Es muy gráfica cuando nos aconseja que pongamos en la puerta del frigorífico la frase: “abandona la esperanza”, en lugar de otras aspiraciones más convencionales como: “voy mejorando cada día de todas las formas posibles”.
¿Y por qué estos consejos tan tremendos y tan incómodos?
Porque no nos queda más remedio que reconocerle que efectivamente esta esperanza nos roba el momento presente. Dime que no tiene razón.
“Podemos conocer la naturaleza del disgusto, de la vergüenza, del azoramiento y no creer que haya nada malo en ellos. Podemos abandonar la esperanza fundamental de que hay otro “yo” mejor dentro de nosotros que emergerá algún día.”
Porque en el fondo sabemos que estamos huyendo, y esta sensación no es nada agradable.
- Entonces dejo de contarme: “Esto puedo llevarlo mejor, no tengo por qué llenarme de porquería hasta el cuello”. Empiezo a reconocer que se trata de mi propia porquería: mis miedos, mi ansiedad, mi soledad, mi vacío… y dejo de huir de ella.
- Entonces es cuando empiezo a perder la esperanza. Podemos llamarlo aceptación, resignación o simplemente darnos cuenta de cómo son las cosas en realidad, es lo mismo.

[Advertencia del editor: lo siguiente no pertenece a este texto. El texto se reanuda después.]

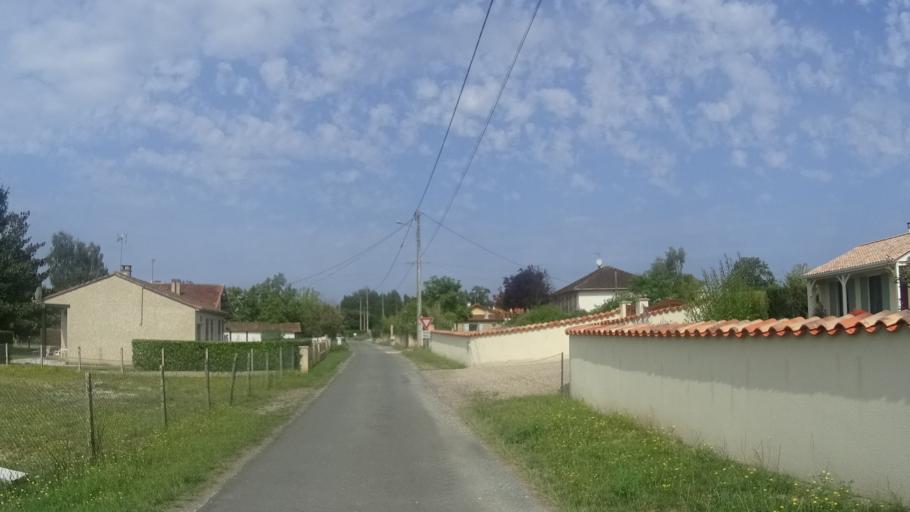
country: FR
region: Aquitaine
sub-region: Departement de la Dordogne
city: Sourzac
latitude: 45.0556
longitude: 0.3978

Lo notas en forma de alivio, en un aflojar la cuerda, perder tensión, sentir dentro de ti menos rigidez, incluso menos dolor, porque recuerda que el sufrimiento no te venía de la situación, sin no de tu propia resistencia.
Así que es muy posible que termines reconociendo que esto de la desesperanza tiene mucho más sentido del que parecía en principio.

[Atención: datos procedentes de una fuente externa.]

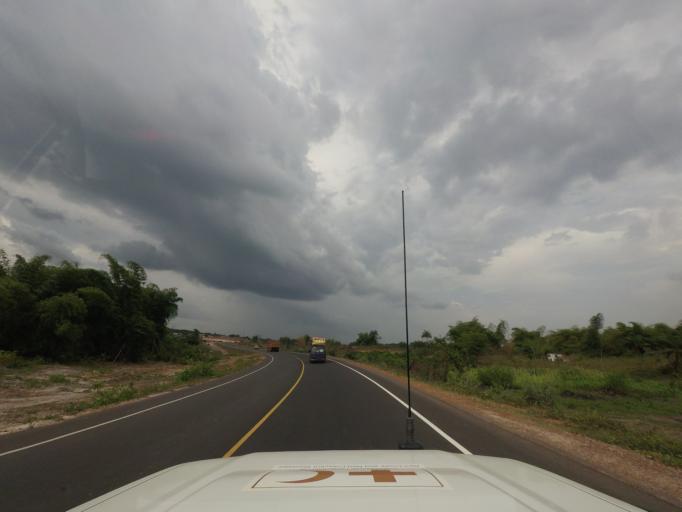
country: LR
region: Margibi
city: Kakata
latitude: 6.5242
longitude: -10.3754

Es muy posible que elijas la desesperanza y te quedes donde estás, sin más intención que estar despierto para vivir este momento de cambio como algo mucho más natural y llevadero.
Uniéndote a su ritmo, en vez de navegar contra corriente. Dejándote llevar y disfrutando de tu propia incertidumbre, convencido de que abandonar la esperanza ha sido la mejor idea, porque ahora pisas más confiado, a pesar de no haberte construido a toda prisa un suelo bajo los pies que te de seguridad.